Scorpio has fitted scrubbers to most of its tonnage. Image Credit: Scorpio Tankers
Shipping company Scorpio Tankers has warned investors that it may not make as much money as expected from its scrubber installations after this year's collapse in the spread between high sulfur fuel oil (HSFO) and very low sulfur fuel oil (VLSFO).
"We may not realize all of the anticipated benefits of our investment in exhaust gas cleaning systems," the company said in an earnings report this week.
"The realization of such benefits may be affected by a number of factors, many of which are beyond our control, including but not limited to the pricing differential between high and low sulfur fuel oil, the availability of low sulfur fuel oil in the ports in which we operate and the impact of changes in the laws and regulations regulating the discharge and disposal of wash water."
The company had completed 46 scrubber installations by March 27, and has another 52 scheduled over the rest of this year, it said.
It has paid about $2.5 million per vessel for the equipment.
The spread between HSFO and VLSFO -- representing the fuel bill savings that scrubbers can deliver -- has narrowed from $298/mt at Rotterdam at the start of the year to $62.50/mt by Thursday.

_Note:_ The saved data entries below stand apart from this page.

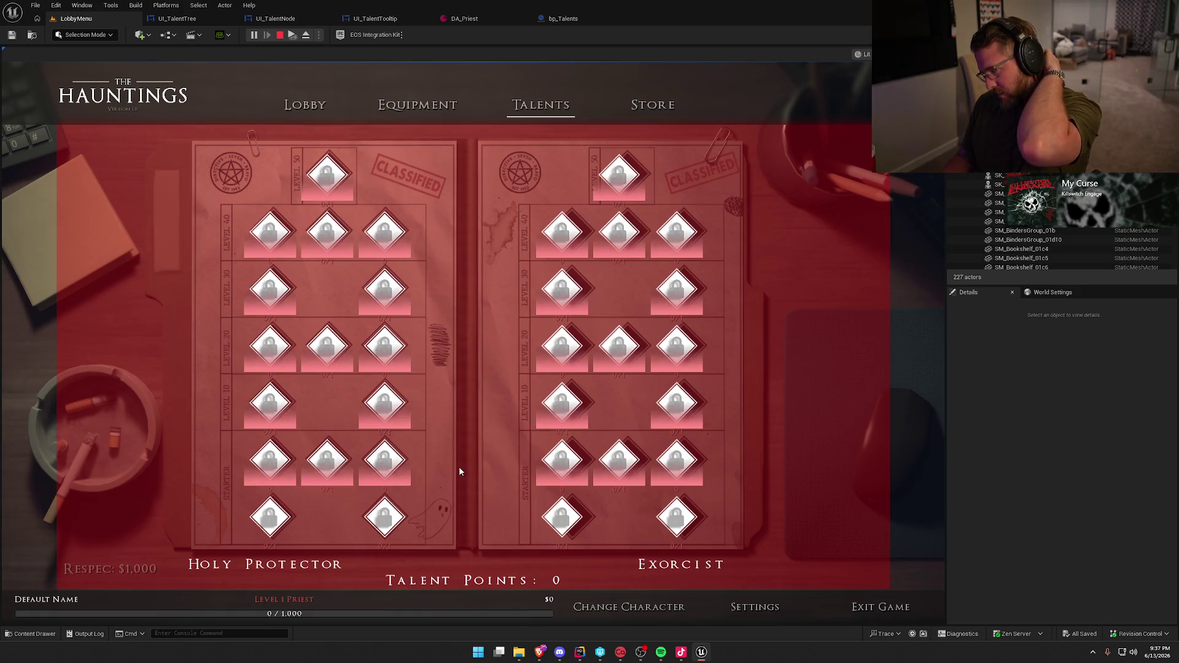
mouse_move(561, 222)
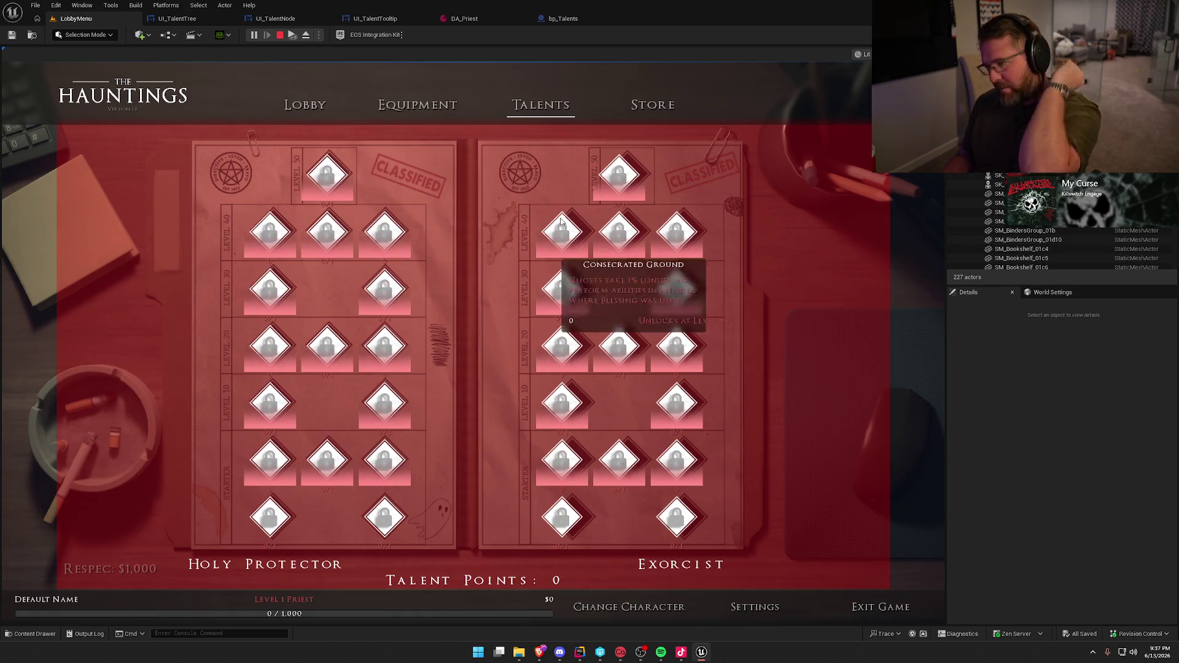
key(Escape)
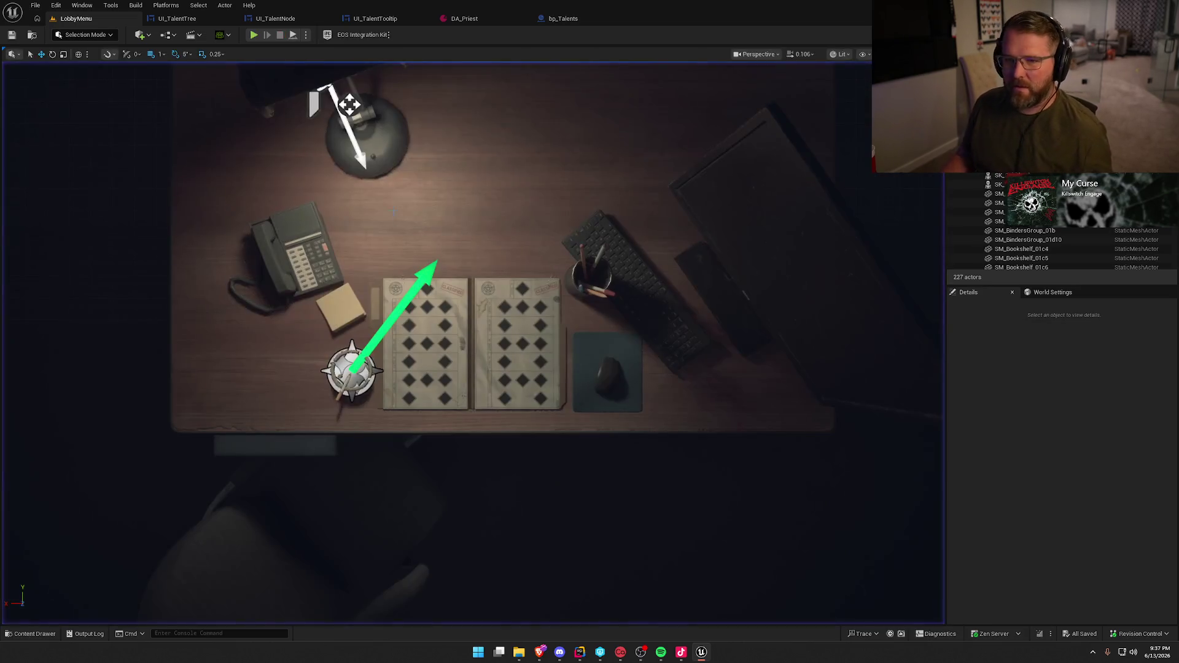
click(197, 19)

Even at that spread the company is still likely to recoup its capital expenditure over the operational life of the scrubbers, but the profitability of the installations would be severely impaired.
Having announced in 2018 one of the industry's most notable commitment's to scrubbers, the company previously assessed that a high / low sulfur spread of $200/mt to $250/mt would allow its tankers to save between $908,400 and $1,526,175 per year, leading to fleet-wide annual savings of over $100 million.